** DATA PROVIDED follows **
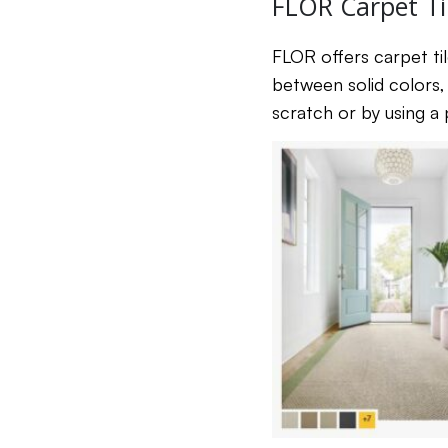
FLOR Carpet Ti
FLOR offers carpet til
between solid colors, 
scratch or by using a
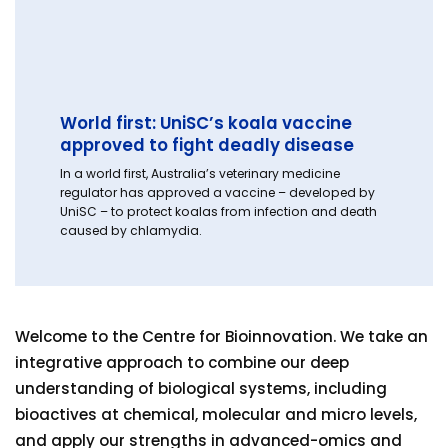
World first: UniSC’s koala vaccine
approved to fight deadly disease
In a world first, Australia’s veterinary medicine
regulator has approved a vaccine – developed by
UniSC – to protect koalas from infection and death
caused by chlamydia.
Welcome to the Centre for Bioinnovation. We take an
integrative approach to combine our deep
understanding of biological systems, including
bioactives at chemical, molecular and micro levels,
and apply our strengths in advanced-omics and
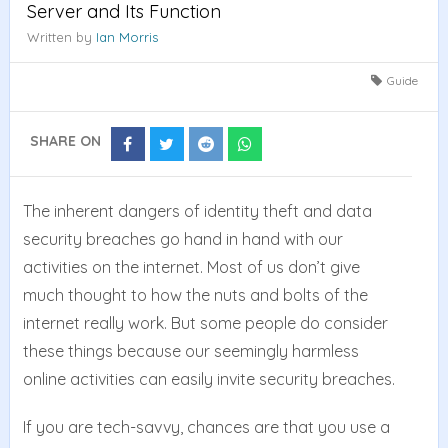
Server and Its Function
Written by
Ian Morris
Guide
SHARE ON
Share
Share
Share
Share
on
on
on
on
Facebook
Twitter
Reddit
Whatsapp
The inherent dangers of identity theft and data
security breaches go hand in hand with our
activities on the internet. Most of us don’t give
much thought to how the nuts and bolts of the
internet really work. But some people do consider
these things because our seemingly harmless
online activities can easily invite security breaches.
If you are tech-savvy, chances are that you use a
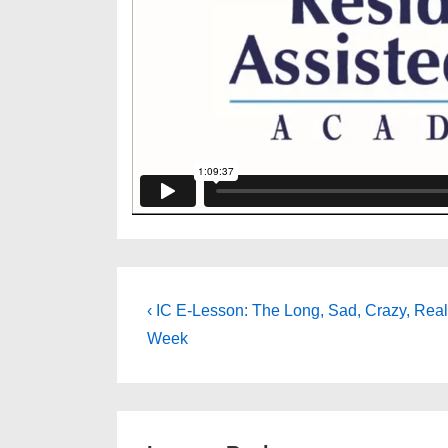
Post
Previous
‹ IC E-Lesson: The Long, Sad, Crazy, Real 
Post
navigation
Week
is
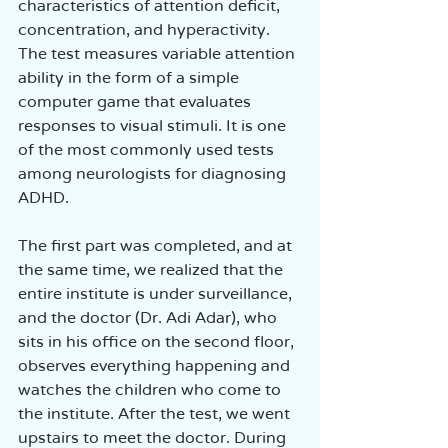
characteristics of attention deficit, 
concentration, and hyperactivity. 
The test measures variable attention 
ability in the form of a simple 
computer game that evaluates 
responses to visual stimuli. It is one 
of the most commonly used tests 
among neurologists for diagnosing 
ADHD.
The first part was completed, and at 
the same time, we realized that the 
entire institute is under surveillance, 
and the doctor (Dr. Adi Adar), who 
sits in his office on the second floor, 
observes everything happening and 
watches the children who come to 
the institute. After the test, we went 
upstairs to meet the doctor. During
** End of DATA PROVIDED **
EXERCISE GOAL:
All the lines above are to be reproduced exactly, except the pictures.

TASK RESULT:
FLOR Carpet Ti
FLOR offers carpet til
between solid colors, 
scratch or by using a
World first: UniSC’s koala vaccine
approved to fight deadly disease
In a world first, Australia’s veterinary medicine
regulator has approved a vaccine – developed by
UniSC – to protect koalas from infection and death
caused by chlamydia.
Welcome to the Centre for Bioinnovation. We take an
integrative approach to combine our deep
understanding of biological systems, including
bioactives at chemical, molecular and micro levels,
and apply our strengths in advanced-omics and
Server and Its Function
Written by
Ian Morris
Guide
SHARE ON
Share
Share
Share
Share
on
on
on
on
Facebook
Twitter
Reddit
Whatsapp
The inherent dangers of identity theft and data
security breaches go hand in hand with our
activities on the internet. Most of us don’t give
much thought to how the nuts and bolts of the
internet really work. But some people do consider
these things because our seemingly harmless
online activities can easily invite security breaches.
If you are tech-savvy, chances are that you use a
Post
Previous
‹ IC E-Lesson: The Long, Sad, Crazy, Real 
Post
navigation
Week
is
characteristics of attention deficit, 
concentration, and hyperactivity. 
The test measures variable attention 
ability in the form of a simple 
computer game that evaluates 
responses to visual stimuli. It is one 
of the most commonly used tests 
among neurologists for diagnosing 
ADHD.
The first part was completed, and at 
the same time, we realized that the 
entire institute is under surveillance, 
and the doctor (Dr. Adi Adar), who 
sits in his office on the second floor, 
observes everything happening and 
watches the children who come to 
the institute. After the test, we went 
upstairs to meet the doctor. During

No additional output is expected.